Marcos: Acho que esse é um desafio no debate brasileiro. Não sabemos onde é melhor aplicar o dinheiro público em alguns casos porque não temos avaliação de resultados. Está muito claro que, com as políticas públicas, não temos indicadores. Gastou-se muito ou pouco no Fies? Não sabemos. Qual foi o resultado do Fies para as pessoas? Não sabemos. Você não tem tradição de ter dados e fazer uma avaliação controlada da política pública. Esse é um desafio para o Brasil. As políticas públicas são, muitas vezes, pouco transparentes. Você não tem resultado. Você não tem avaliação de desempenho. Esse é o passo inicial para permitir que se faça uma boa gestão da política pública, fortaleça as áreas que estão funcionando bem e reformule as que não estão funcionando bem. Ou, eventualmente, crie novas políticas que encerrem as que fracassam. Mas como não temos dados, o Brasil acaba com essa característica de país que está sempre inventando política nova. E nunca sabemos o que funcionou e o que não funcionou.
Época: Vocês acreditam que a faculdade é a resposta para todo mundo?
Cláudio: Não. Eu já fui muito entusiasta do projeto tecnólogo, mas infelizmente ainda tem pouco apelo no Brasil. Se nós olharmos a Ásia e a Europa, 50% dos indivíduos com nível superior são chamados de Tipo B, que é um ensino mais voltado para o emprego. É mais curto, mais prático e mais específico. No Brasil, isso seria suprido pelos tecnólogos. Mas infelizmente esse tipo de curso ainda representa uma parcela muito pequena. E não sei até que ponto têm sido efetivos. É um problema, porque às vezes são mais interessantes que um bacharelado, dependendo da carreira. Por serem focados e específicos, podem permitir empregos muito melhores. Precisamos debater mais esse assunto no Brasil.

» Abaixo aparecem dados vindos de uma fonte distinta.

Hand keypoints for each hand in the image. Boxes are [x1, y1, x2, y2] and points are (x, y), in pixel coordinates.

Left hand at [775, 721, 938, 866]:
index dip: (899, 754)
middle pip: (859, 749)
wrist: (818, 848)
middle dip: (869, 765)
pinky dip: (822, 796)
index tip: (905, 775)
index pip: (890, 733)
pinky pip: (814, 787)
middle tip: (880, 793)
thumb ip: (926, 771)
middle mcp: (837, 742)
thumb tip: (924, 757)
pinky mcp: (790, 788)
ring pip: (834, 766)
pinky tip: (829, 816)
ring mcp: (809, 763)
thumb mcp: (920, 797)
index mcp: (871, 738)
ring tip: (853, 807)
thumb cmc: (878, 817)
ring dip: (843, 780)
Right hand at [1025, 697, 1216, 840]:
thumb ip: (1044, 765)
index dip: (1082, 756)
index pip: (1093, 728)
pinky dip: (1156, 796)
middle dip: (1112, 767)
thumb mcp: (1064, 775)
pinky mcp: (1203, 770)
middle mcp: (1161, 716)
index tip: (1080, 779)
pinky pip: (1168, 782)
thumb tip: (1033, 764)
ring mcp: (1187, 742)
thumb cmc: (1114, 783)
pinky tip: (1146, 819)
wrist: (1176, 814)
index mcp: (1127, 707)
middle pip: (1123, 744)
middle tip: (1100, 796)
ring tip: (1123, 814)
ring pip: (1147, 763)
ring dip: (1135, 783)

Época: Quando falamos do ensino médio modelo único, vocês acreditam que enfraquece a educação brasileira?
Marcos: O Brasil tem essa mentalidade de que o ensino médio tem um modelo único. Tem essa caixinha que todo mundo tem de fazer. Se você quiser fazer outra atividade profissionalizante, é adicional ao que se deve fazer. Isso é muito diferente do que o que o resto do mundo faz. Outros países reconhecem que, nessa fase da vida, as pessoas têm vocações diferentes. E permitem o sonho de formações distintas. É assim em países desenvolvidos. É assim a realidade na Ásia e em países europeus. Vou ter uma formação para caminhar para uma universidade tradicional? Ou eu posso caminhar para uma atividade mais profissional? Você tem alternativas. Você tem certa flexibilidade a partir do ensino médio para o aluno poder escolher um caminho de formação que seja mais adequado a si. Nós insistimos em ter o modelo único, é uma dificuldade.
Época: Sobre pós-graduação e MBA. Até que ponto esse tipo de curso é realmente um diferencial?

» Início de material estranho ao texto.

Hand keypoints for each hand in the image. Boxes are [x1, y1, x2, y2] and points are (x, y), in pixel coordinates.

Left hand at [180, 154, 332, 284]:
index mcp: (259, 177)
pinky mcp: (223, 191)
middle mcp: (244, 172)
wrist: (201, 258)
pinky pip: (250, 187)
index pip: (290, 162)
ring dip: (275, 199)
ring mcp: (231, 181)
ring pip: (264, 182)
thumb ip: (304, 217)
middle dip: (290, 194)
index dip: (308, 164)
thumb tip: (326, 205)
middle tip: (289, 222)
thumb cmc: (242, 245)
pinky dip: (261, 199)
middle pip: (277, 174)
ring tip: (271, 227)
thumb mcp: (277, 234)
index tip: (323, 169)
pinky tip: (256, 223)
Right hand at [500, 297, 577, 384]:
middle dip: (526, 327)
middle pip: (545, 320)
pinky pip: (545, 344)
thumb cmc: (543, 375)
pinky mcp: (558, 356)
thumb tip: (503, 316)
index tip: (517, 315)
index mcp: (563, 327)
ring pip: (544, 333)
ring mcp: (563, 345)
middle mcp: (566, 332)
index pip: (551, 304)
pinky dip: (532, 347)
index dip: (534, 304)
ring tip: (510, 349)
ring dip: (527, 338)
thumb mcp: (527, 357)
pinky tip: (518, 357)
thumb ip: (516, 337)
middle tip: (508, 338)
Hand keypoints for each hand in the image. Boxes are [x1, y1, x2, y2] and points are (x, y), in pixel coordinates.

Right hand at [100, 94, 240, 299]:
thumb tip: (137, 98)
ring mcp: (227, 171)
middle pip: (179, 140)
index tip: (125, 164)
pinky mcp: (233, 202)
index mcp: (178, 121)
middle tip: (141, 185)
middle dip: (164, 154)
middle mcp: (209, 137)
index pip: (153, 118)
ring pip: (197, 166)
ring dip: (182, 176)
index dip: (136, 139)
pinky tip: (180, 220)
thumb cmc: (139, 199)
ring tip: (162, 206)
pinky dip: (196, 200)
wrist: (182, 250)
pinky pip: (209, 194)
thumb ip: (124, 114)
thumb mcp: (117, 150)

Cláudio: Qualquer profissional tem que ter o que se chama de “life learning”. Ou seja, tem que continuar aprendendo e obtendo competências à medida que ele vai progredindo na carreira, mesmo porque ele pode ser transferido de uma área para outra. Quando falamos de MBA, é um genérico, tem vários tipos de MBA e várias qualidades diferentes. Principalmente aqui no Brasil, que é uma salada. Qualquer um pode montar um MBA. Então, é preciso ser muito crítico ao que está sendo ensinado, por quem e qual o valor daquilo. É necessário a pessoa fazer o MBA? Diria não. Na vida, conheci várias pessoas que progrediram bem sem MBA. É claro que conheci várias outras que, ao fazer o MBA, deram um salto na carreira. É tudo muito relativo. Mas uma coisa é certa: a pessoa não pode ficar estagnada. Eu diria que é preciso examinar bem os objetivos de aprendizagem. O porquê de aquele programa estar sendo feito, se ele se encaixa no seu momento de carreira. E, em geral, agrega valor sim. Agrega muito valor. Agora, se eu for fazer um MBA só por fazer, em uma escola que não acrescenta muito, aí não vai adiantar nada. Acho que não podemos fazer uma afirmativa genérica.